A school assembly is a gathering of all or part of a school for various purposes, such as special programs or communicating information. In some schools, students may to perform a common song or prayer, receive announcements, or present awards. A routine attendance check may be done in such gatherings. At some schools, these meetings may be substituted by smaller classroom gatherings (sometimes called form or home room) and announcements broadcast over a public address system.

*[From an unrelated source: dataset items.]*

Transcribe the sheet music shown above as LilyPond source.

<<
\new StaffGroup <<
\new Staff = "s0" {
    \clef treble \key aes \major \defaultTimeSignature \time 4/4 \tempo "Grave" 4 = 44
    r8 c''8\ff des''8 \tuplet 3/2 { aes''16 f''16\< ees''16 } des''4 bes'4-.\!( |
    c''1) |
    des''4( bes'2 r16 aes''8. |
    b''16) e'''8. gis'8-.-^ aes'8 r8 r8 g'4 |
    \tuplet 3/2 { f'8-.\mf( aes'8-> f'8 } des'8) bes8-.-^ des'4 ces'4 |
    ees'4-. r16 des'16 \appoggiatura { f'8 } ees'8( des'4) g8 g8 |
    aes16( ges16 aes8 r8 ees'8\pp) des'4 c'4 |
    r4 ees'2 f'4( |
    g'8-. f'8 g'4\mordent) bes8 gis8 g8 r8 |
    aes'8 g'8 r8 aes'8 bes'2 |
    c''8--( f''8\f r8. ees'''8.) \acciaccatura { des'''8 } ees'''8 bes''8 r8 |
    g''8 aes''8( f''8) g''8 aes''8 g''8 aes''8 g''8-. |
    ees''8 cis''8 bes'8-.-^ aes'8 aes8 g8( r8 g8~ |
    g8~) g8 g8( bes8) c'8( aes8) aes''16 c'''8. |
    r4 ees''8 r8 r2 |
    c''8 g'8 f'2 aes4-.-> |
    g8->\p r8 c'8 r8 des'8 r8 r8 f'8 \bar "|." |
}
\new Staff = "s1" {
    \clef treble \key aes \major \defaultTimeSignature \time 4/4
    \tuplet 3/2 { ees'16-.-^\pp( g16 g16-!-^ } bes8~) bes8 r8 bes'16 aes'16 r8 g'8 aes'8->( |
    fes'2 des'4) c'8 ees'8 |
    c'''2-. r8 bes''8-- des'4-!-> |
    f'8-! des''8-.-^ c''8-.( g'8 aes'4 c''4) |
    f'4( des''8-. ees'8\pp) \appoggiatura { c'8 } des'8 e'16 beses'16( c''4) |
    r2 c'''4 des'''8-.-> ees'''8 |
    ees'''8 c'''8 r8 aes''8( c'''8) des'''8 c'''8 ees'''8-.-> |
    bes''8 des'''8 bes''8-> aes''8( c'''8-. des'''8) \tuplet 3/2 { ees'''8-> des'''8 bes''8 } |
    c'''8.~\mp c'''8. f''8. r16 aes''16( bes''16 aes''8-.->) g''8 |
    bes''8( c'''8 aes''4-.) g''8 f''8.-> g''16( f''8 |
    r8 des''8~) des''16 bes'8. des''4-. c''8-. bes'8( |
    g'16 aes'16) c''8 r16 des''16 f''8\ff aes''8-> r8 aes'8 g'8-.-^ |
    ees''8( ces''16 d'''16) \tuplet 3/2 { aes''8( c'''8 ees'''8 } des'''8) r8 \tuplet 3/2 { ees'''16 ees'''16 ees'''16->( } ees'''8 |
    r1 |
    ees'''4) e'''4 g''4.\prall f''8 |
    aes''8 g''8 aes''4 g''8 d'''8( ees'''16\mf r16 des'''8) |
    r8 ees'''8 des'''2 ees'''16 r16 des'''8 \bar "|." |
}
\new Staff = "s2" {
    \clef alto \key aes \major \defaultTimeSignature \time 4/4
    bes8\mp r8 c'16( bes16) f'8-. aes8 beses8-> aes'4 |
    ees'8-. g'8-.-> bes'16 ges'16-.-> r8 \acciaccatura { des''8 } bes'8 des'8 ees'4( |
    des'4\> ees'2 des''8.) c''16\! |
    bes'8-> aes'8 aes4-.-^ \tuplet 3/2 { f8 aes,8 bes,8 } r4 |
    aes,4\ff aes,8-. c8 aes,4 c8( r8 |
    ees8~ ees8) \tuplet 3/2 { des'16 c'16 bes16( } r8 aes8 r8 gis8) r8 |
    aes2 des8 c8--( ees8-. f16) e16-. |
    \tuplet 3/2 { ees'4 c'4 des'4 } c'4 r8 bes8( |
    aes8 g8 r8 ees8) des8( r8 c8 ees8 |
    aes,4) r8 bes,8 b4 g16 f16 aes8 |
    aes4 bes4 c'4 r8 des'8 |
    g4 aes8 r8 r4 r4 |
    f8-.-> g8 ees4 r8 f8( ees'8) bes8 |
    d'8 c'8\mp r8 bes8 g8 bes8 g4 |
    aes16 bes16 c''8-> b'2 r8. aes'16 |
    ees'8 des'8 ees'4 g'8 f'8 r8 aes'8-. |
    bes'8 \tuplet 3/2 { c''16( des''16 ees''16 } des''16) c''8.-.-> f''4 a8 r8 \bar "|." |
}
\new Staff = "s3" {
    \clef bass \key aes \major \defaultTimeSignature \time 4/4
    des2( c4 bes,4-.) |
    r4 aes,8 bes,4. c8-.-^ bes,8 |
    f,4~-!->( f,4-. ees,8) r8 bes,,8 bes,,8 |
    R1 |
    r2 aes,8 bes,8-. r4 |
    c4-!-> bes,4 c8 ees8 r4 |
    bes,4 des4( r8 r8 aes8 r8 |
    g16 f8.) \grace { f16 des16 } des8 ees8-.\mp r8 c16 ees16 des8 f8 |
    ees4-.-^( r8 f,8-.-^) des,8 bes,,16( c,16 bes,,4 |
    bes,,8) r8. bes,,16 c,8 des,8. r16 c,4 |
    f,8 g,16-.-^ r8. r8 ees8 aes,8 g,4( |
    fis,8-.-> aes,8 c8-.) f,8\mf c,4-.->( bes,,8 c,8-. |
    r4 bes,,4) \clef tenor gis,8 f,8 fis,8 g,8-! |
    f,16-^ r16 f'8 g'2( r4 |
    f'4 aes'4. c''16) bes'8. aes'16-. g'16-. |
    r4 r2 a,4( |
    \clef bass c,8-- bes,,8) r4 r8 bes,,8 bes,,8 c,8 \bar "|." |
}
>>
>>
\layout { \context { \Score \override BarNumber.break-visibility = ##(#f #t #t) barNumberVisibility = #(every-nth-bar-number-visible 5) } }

Periodic school assemblies can be a forum for special presenters of educational, health, or safety materials, or for school plays, talent shows, etc.

==History==
An act of collective gathering and worship is a part of the assembly in England and is a legal requirement in schools.

==Elements==
A school assembly may include prayer, news headline, speakers, discussions among students, student talk, rewarding or praising a student(s) and other important discussions. It may also have a gathering of student parliament.

==Countries==

===China===
Due to the number of students in a typical Chinese school, assemblies are typically held outdoors. It is common for the head of school to address the student body for nearly an hour at the beginning of a school week or month.

===Malaysia===
School assemblies are usually held in school halls or in outdoor areas such as the school sports complex or basketball courts. School assemblies are held weekly, usually on Mondays. Students sing the national, state, and school anthems while raising the national flag. They recite the Rukun Negara and hear reports, speeches and announcements from the principal, teachers, and prefects. Assemblies usually last for an hour. Schools also have smaller assemblies every other day where students gather before the start of their first class or when the first bell rings. Teachers and students often make quick and simple announcements for 15 minutes before sending the students to their classrooms. Schools in Malaysia use the homeroom system. This daily gathering prevents students from playing truant as class monitors take attendance when the students are in the hall, loitering before class starts. This makes it easier to catch and punish those who are tardy.

===India and Pakistan===

Assemblies are usually held outdoors for 20 minutes at least every day. Teachers and students recite a common prayer. Special announcements are made and students present thoughts of the day and attendance is marked. Sometimes students present a skit or a cultural programme.

=== Ireland ===
Roman Catholic schools in Ireland often include a prayer in morning assemblies.